Timo schrikt van een bandje
Zijn begeleider laat het algemene telefoonnummer van Amsterdam zien. Het staat op de website. Vol goede moed belt Timo het nummer. Timo krijgt een bandje te horen. Daar schrikt hij van! Hij verbreekt de verbinding. Hij overlegt met zijn begeleider wat hij nu moet doen. Timo belt opnieuw. Hij is nu minder zeker van zichzelf. Hij krijgt een mevrouw aan de lijn. Het lukt Timo niet om zijn vraag duidelijk te stellen.
De telefoniste is ongeduldig
Timo zegt: ‘Ik wil iets met dieren gaan doen.’ De telefoniste vraagt nog een keer wat hij wil. Ze is ongeduldig. Timo voelt zich opgejaagd. Hij zegt dat hij graag informatie over een dierenopleiding wil.
De telefoniste praat op luide toon. Ze zegt: ‘Je moet niet bij de gemeente zijn.’ Ze vraagt:
‘Waarom bel je eigenlijk met de gemeente?’
Timo klapt helemaal dicht. Hij beëindigt het gesprek. Timo is na het gesprek helemaal van slag. Hij is verdrietig en boos tegelijk.
‘Als ik weer iets heb, ga ik er naartoe. Mensen moeten mij gewoon behandelen. Ik had verwacht dat ze het voor mij zou uitzoeken. En dat ze me terug zou bellen. Wat een groot verschil met die mevrouw bij het bezoek aan het sociaal loket.’ Timo wil niet meer verder met het project.
In het kort: loketmedewerkers zijn aardig. Maar de website is moeilijk. Mailen en bellen heeft geen zin.
De medewerkers aan de balie en bij het sociaal loket hielpen Timo goed. Dat vindt hij. Ze waren vriendelijk. Ze vroegen goed door. Hij voelde zich serieus genomen. Ze legden de volgende stappen duidelijk uit. De afspraak kreeg Timo op papier mee. Dat is mooi. Hij kreeg ook een mail met afspraken. Dat doet de gemeente goed. Timo heeft nog een tip voor de medewerkers: vraag na of iemand de hulp ook gekregen heeft.
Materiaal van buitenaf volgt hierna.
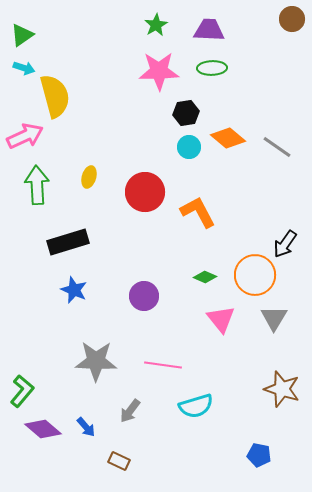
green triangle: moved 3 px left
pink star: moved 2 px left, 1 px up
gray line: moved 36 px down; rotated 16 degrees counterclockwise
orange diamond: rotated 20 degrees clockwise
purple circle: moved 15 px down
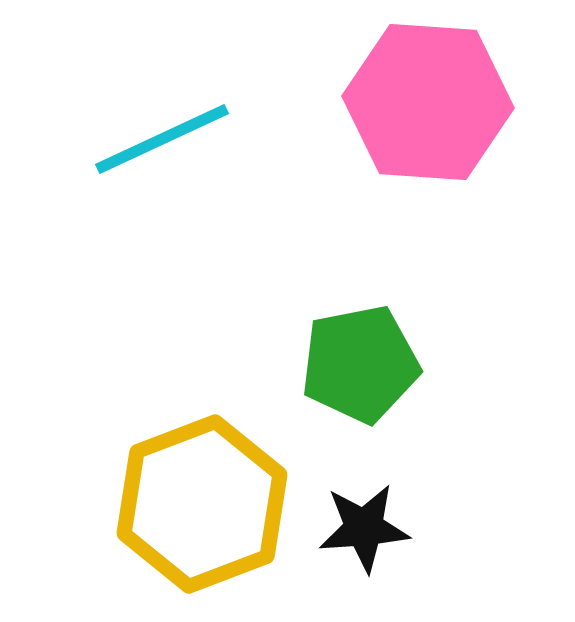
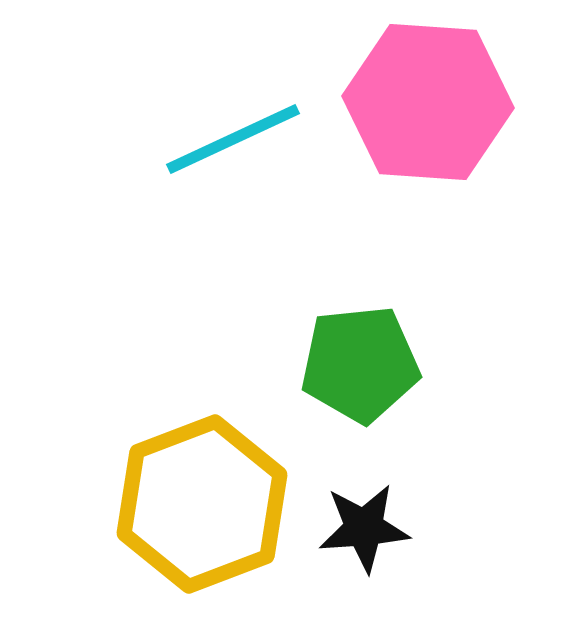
cyan line: moved 71 px right
green pentagon: rotated 5 degrees clockwise
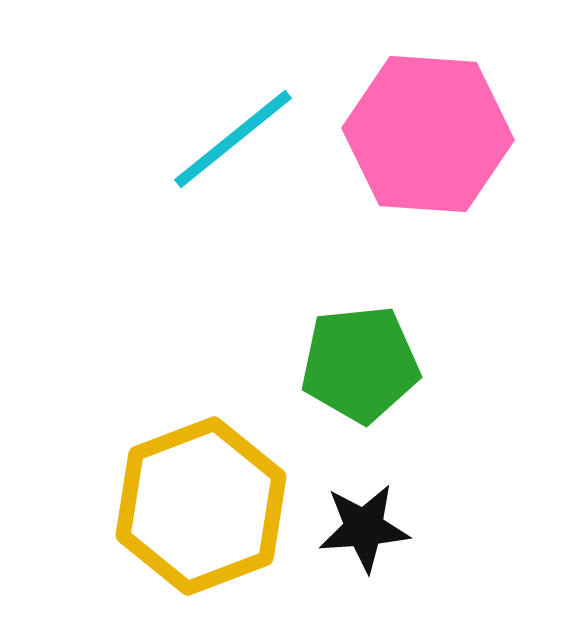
pink hexagon: moved 32 px down
cyan line: rotated 14 degrees counterclockwise
yellow hexagon: moved 1 px left, 2 px down
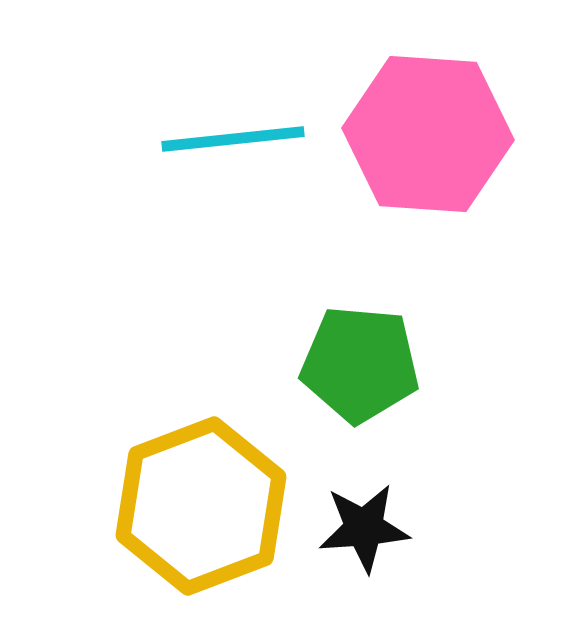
cyan line: rotated 33 degrees clockwise
green pentagon: rotated 11 degrees clockwise
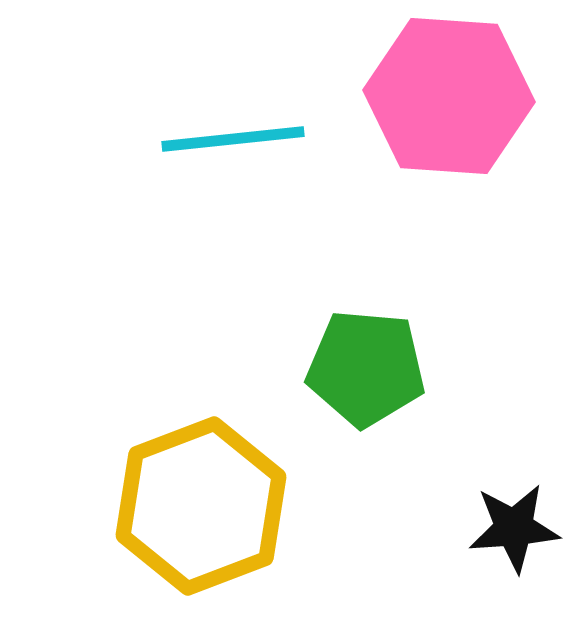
pink hexagon: moved 21 px right, 38 px up
green pentagon: moved 6 px right, 4 px down
black star: moved 150 px right
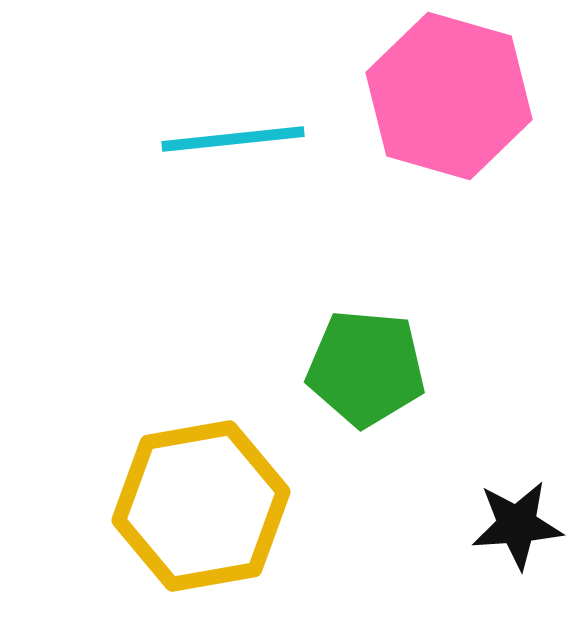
pink hexagon: rotated 12 degrees clockwise
yellow hexagon: rotated 11 degrees clockwise
black star: moved 3 px right, 3 px up
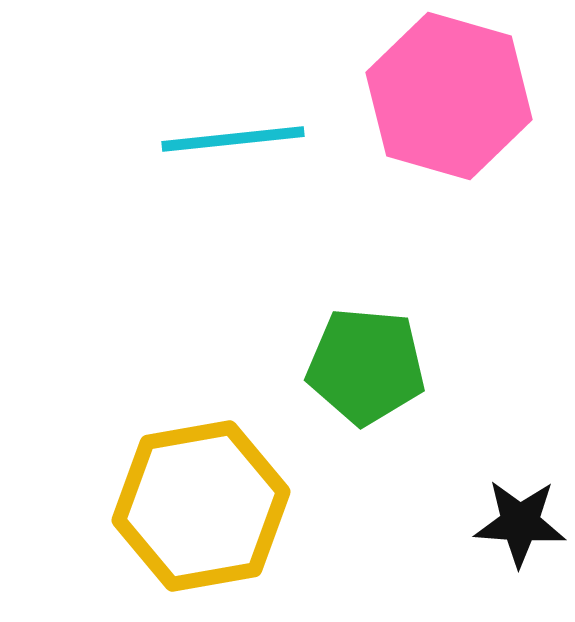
green pentagon: moved 2 px up
black star: moved 3 px right, 2 px up; rotated 8 degrees clockwise
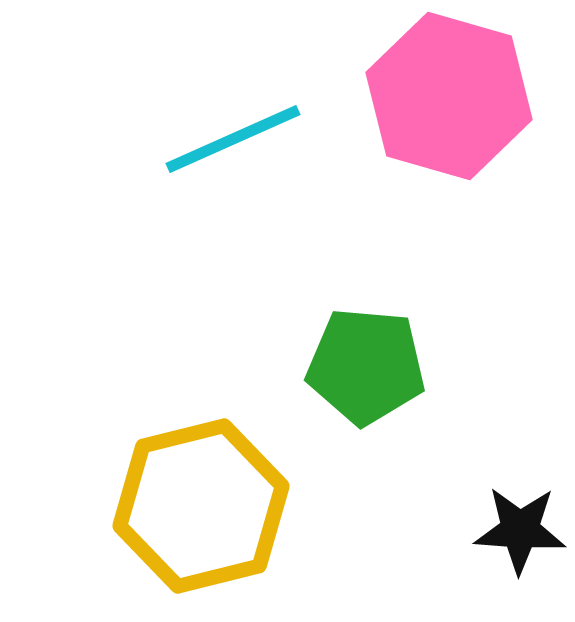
cyan line: rotated 18 degrees counterclockwise
yellow hexagon: rotated 4 degrees counterclockwise
black star: moved 7 px down
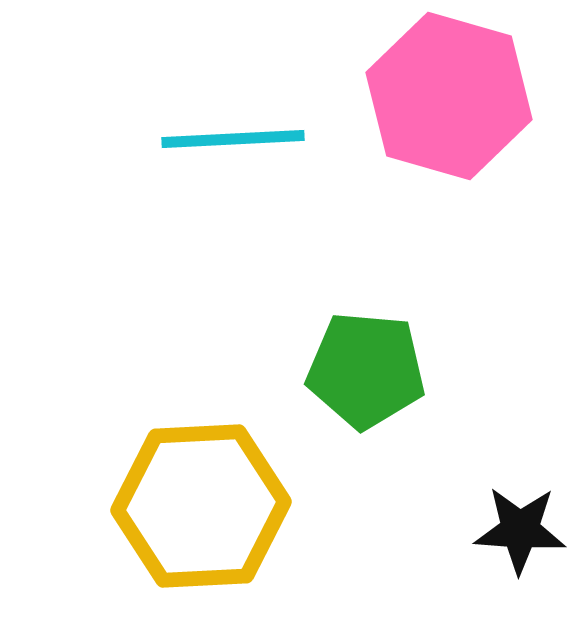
cyan line: rotated 21 degrees clockwise
green pentagon: moved 4 px down
yellow hexagon: rotated 11 degrees clockwise
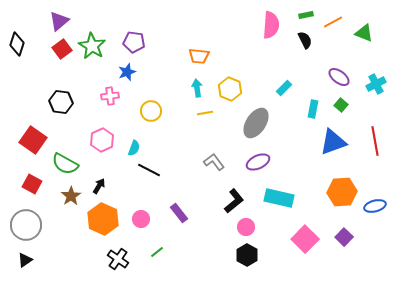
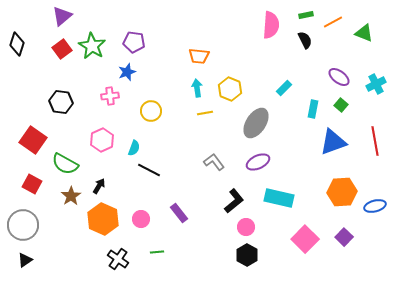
purple triangle at (59, 21): moved 3 px right, 5 px up
gray circle at (26, 225): moved 3 px left
green line at (157, 252): rotated 32 degrees clockwise
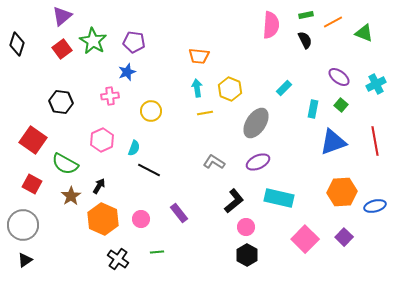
green star at (92, 46): moved 1 px right, 5 px up
gray L-shape at (214, 162): rotated 20 degrees counterclockwise
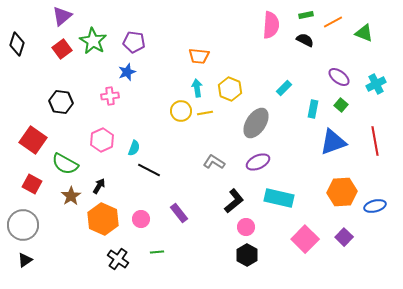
black semicircle at (305, 40): rotated 36 degrees counterclockwise
yellow circle at (151, 111): moved 30 px right
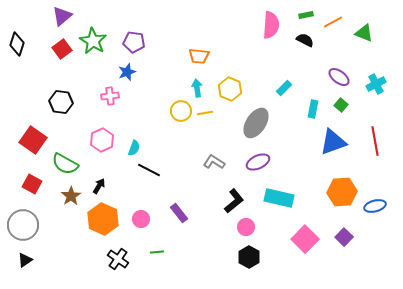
black hexagon at (247, 255): moved 2 px right, 2 px down
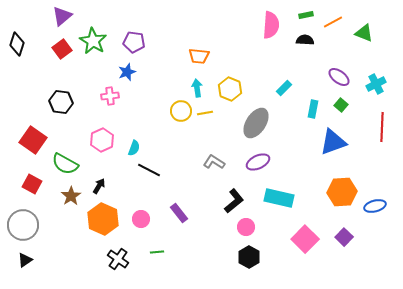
black semicircle at (305, 40): rotated 24 degrees counterclockwise
red line at (375, 141): moved 7 px right, 14 px up; rotated 12 degrees clockwise
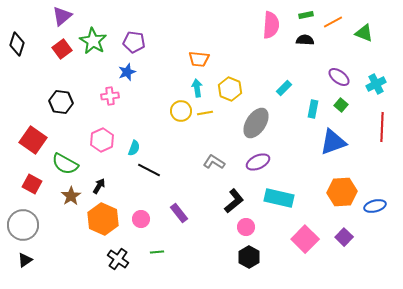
orange trapezoid at (199, 56): moved 3 px down
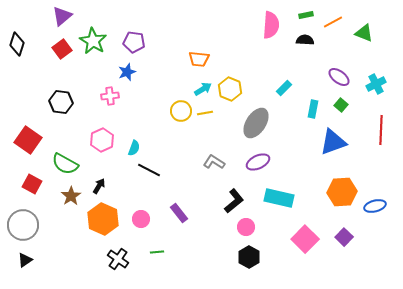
cyan arrow at (197, 88): moved 6 px right, 1 px down; rotated 66 degrees clockwise
red line at (382, 127): moved 1 px left, 3 px down
red square at (33, 140): moved 5 px left
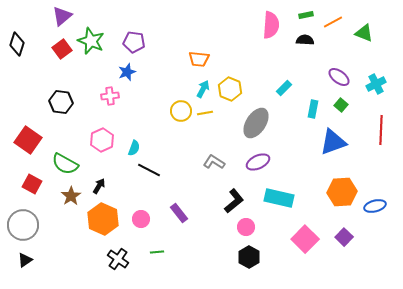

De medewerker aan de telefoon behandelde hem niet goed
Timo vindt de website te moeilijk. Je vindt daarop niet wat je zoekt. Een vraag stellen via mail heeft volgens Timo geen zin. ‘Je krijgt geen antwoord’. Bellen heeft ook geen zin, vindt hij. ‘Ze hielp mij niet. Ze behandelde mij niet goed. Dan stop ik er gelijk mee.’